- **Task directions**: Copy each line of the data beneath in which the word "feedback" appears.

Input: Begin

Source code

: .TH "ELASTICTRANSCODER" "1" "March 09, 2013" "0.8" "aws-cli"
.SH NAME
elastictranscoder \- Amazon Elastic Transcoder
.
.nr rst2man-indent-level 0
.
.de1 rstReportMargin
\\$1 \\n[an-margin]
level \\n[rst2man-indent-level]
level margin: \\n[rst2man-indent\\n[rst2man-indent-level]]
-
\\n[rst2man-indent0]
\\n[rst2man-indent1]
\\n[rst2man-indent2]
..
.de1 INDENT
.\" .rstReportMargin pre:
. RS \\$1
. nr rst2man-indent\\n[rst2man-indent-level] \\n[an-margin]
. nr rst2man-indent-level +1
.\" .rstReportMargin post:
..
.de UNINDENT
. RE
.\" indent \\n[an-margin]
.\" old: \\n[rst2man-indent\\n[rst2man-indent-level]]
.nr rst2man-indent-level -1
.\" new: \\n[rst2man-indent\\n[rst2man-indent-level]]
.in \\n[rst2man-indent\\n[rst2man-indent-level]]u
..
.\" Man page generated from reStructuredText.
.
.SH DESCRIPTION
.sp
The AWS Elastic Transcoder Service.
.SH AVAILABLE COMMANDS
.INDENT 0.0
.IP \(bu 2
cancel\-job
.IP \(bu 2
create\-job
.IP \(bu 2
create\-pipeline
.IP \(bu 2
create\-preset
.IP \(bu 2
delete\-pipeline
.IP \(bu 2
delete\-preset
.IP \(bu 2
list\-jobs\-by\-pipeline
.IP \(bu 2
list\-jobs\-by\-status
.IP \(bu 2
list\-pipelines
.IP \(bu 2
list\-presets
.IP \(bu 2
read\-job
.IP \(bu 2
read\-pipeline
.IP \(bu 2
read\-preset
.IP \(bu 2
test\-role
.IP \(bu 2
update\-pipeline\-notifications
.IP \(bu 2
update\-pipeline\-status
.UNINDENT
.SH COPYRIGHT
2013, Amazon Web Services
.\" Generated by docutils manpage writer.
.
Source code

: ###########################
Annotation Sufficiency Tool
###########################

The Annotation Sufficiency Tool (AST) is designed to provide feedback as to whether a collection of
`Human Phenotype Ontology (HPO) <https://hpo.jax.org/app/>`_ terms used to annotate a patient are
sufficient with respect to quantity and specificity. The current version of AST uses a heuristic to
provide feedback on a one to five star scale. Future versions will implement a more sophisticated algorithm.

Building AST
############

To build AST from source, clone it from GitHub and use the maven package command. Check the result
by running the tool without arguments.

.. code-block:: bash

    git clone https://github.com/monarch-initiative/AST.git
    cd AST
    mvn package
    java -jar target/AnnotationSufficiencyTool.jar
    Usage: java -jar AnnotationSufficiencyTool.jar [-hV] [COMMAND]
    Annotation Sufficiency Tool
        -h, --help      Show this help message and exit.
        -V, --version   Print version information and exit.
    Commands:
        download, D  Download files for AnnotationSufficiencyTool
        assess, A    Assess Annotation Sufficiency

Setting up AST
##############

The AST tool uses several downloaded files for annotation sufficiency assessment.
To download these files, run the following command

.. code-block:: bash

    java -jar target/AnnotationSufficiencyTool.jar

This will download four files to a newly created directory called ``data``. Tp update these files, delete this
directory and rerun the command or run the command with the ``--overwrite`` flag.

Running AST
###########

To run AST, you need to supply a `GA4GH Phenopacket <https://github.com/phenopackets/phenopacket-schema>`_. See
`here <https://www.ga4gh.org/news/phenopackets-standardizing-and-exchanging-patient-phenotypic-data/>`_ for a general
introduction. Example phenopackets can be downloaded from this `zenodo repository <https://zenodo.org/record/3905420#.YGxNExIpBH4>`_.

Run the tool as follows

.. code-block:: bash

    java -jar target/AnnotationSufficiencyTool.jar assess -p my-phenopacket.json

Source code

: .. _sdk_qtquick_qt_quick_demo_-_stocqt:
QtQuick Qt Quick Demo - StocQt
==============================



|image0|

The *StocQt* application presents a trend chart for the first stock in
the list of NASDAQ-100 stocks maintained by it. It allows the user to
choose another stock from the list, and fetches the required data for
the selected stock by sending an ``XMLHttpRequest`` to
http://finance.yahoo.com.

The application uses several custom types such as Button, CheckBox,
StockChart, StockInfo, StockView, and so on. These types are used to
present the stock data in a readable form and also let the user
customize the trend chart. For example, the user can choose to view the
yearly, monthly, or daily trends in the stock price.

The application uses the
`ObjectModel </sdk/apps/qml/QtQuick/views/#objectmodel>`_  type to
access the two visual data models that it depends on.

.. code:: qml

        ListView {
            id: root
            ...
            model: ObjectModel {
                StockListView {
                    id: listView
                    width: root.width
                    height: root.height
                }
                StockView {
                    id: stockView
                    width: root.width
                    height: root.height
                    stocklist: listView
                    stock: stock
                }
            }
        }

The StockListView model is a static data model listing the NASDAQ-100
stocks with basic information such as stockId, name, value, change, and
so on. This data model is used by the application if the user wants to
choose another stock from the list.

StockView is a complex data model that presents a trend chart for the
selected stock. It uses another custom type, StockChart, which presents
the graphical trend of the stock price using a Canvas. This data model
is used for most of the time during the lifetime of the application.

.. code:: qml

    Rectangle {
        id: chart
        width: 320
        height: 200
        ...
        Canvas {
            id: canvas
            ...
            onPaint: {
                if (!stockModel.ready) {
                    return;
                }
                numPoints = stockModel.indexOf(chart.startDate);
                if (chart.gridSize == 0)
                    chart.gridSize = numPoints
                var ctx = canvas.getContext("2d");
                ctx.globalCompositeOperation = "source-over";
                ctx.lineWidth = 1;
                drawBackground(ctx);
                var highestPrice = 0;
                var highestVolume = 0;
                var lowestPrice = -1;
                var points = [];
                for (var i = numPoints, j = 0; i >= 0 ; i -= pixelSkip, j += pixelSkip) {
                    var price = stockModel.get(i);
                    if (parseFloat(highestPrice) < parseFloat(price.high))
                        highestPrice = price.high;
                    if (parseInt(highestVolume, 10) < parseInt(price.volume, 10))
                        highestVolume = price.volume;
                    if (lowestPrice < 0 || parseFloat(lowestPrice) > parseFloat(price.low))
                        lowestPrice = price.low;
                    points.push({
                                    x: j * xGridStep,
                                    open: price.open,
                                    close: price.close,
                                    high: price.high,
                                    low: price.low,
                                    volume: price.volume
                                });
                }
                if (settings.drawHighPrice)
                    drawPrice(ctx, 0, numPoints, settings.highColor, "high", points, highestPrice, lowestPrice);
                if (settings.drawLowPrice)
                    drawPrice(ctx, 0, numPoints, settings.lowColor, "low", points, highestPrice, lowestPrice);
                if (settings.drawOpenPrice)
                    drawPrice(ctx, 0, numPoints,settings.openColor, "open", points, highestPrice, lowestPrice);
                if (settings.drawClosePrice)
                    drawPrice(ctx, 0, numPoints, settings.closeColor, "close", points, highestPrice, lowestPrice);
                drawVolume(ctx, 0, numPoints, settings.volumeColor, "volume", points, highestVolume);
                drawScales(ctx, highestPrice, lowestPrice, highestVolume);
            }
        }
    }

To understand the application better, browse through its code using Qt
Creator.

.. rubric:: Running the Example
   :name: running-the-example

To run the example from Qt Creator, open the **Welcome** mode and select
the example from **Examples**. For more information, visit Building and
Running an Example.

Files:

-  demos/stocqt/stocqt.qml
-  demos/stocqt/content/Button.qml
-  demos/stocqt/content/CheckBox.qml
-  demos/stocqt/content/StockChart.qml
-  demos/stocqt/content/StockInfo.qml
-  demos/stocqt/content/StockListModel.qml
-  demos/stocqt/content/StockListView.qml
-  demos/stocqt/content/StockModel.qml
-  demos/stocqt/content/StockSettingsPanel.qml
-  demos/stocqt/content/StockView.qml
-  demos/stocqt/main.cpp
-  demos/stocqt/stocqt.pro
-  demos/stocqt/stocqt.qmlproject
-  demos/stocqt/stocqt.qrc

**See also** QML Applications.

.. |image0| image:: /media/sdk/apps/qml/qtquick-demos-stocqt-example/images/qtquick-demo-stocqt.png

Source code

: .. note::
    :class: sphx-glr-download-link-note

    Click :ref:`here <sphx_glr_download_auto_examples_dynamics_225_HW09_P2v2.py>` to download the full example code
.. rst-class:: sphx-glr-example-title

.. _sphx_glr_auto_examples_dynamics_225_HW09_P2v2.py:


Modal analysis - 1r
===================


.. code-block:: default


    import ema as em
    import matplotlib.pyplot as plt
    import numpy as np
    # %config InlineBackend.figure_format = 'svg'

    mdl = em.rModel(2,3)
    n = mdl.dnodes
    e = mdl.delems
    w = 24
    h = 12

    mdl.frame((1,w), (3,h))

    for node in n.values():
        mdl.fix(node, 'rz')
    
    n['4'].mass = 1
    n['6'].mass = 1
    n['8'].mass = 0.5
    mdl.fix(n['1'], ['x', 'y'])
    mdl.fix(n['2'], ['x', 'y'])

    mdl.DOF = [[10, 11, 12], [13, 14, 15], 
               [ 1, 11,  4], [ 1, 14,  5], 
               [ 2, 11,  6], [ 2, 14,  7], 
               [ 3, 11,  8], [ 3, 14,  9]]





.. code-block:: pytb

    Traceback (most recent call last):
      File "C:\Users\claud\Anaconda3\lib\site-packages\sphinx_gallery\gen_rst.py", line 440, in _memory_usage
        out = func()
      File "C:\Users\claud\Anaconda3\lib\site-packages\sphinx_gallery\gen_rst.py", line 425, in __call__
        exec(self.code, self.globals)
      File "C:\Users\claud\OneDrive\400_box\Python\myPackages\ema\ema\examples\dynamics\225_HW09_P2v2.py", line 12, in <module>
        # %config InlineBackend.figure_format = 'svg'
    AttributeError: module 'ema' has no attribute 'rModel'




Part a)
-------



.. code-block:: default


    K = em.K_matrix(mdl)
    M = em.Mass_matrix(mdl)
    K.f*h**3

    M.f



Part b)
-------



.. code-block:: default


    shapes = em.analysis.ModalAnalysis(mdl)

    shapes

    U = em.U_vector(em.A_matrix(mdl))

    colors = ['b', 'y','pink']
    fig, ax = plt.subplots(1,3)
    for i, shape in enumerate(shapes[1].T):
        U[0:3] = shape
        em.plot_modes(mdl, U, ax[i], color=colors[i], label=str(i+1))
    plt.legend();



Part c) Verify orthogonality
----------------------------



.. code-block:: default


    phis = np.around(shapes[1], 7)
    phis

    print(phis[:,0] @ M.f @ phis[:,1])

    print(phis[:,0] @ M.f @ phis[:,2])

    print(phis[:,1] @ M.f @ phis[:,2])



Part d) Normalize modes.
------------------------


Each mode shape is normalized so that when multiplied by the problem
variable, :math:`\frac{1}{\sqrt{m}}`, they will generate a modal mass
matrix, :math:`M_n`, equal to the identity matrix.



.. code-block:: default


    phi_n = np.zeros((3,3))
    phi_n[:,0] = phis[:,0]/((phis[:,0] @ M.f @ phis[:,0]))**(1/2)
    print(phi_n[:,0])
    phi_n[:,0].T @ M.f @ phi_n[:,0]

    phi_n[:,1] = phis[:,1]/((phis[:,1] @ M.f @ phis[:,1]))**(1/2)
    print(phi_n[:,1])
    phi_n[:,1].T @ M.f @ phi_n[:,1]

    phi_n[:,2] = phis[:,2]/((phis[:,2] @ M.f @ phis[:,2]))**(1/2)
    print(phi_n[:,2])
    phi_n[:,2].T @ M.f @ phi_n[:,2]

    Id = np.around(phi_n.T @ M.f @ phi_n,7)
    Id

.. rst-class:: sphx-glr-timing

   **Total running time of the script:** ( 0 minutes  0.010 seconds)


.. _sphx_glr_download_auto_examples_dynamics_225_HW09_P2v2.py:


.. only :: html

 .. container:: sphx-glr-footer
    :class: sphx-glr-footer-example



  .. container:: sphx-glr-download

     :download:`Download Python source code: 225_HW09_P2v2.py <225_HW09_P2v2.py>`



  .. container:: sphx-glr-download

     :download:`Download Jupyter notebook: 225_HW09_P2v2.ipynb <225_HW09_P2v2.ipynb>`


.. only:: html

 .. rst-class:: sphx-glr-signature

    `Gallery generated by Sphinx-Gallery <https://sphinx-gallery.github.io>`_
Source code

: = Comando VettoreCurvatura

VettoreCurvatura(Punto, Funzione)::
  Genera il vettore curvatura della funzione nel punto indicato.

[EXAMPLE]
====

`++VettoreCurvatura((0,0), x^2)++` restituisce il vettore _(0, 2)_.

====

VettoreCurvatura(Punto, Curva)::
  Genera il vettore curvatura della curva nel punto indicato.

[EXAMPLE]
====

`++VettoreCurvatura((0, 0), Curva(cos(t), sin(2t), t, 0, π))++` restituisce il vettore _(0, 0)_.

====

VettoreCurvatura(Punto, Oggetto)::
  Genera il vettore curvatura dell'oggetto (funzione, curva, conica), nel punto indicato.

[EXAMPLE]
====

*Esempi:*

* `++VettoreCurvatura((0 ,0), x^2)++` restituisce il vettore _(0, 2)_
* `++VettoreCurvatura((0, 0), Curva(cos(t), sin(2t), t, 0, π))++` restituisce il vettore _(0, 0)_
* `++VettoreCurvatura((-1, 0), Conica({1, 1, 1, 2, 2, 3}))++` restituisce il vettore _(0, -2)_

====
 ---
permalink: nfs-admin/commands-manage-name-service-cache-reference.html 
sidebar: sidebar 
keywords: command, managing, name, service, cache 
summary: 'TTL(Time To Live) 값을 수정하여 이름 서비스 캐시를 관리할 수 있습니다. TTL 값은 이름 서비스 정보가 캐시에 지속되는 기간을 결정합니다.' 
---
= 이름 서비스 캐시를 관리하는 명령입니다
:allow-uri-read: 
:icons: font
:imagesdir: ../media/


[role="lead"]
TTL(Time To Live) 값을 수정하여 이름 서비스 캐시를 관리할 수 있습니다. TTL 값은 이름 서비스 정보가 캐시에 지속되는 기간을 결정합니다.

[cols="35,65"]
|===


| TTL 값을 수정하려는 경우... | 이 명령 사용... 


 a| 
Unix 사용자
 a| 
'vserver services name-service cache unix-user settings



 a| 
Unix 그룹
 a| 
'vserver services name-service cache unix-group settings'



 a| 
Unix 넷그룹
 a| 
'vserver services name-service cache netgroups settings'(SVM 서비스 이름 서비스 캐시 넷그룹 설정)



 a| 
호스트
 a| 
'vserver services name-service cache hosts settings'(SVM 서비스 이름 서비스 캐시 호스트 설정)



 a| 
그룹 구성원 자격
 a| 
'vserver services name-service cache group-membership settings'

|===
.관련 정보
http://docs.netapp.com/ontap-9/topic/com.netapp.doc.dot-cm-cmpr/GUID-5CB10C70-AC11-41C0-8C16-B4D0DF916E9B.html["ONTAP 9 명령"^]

Input: End

- **Output of the task**:
The Annotation Sufficiency Tool (AST) is designed to provide feedback as to whether a collection of
provide feedback on a one to five star scale. Future versions will implement a more sophisticated algorithm.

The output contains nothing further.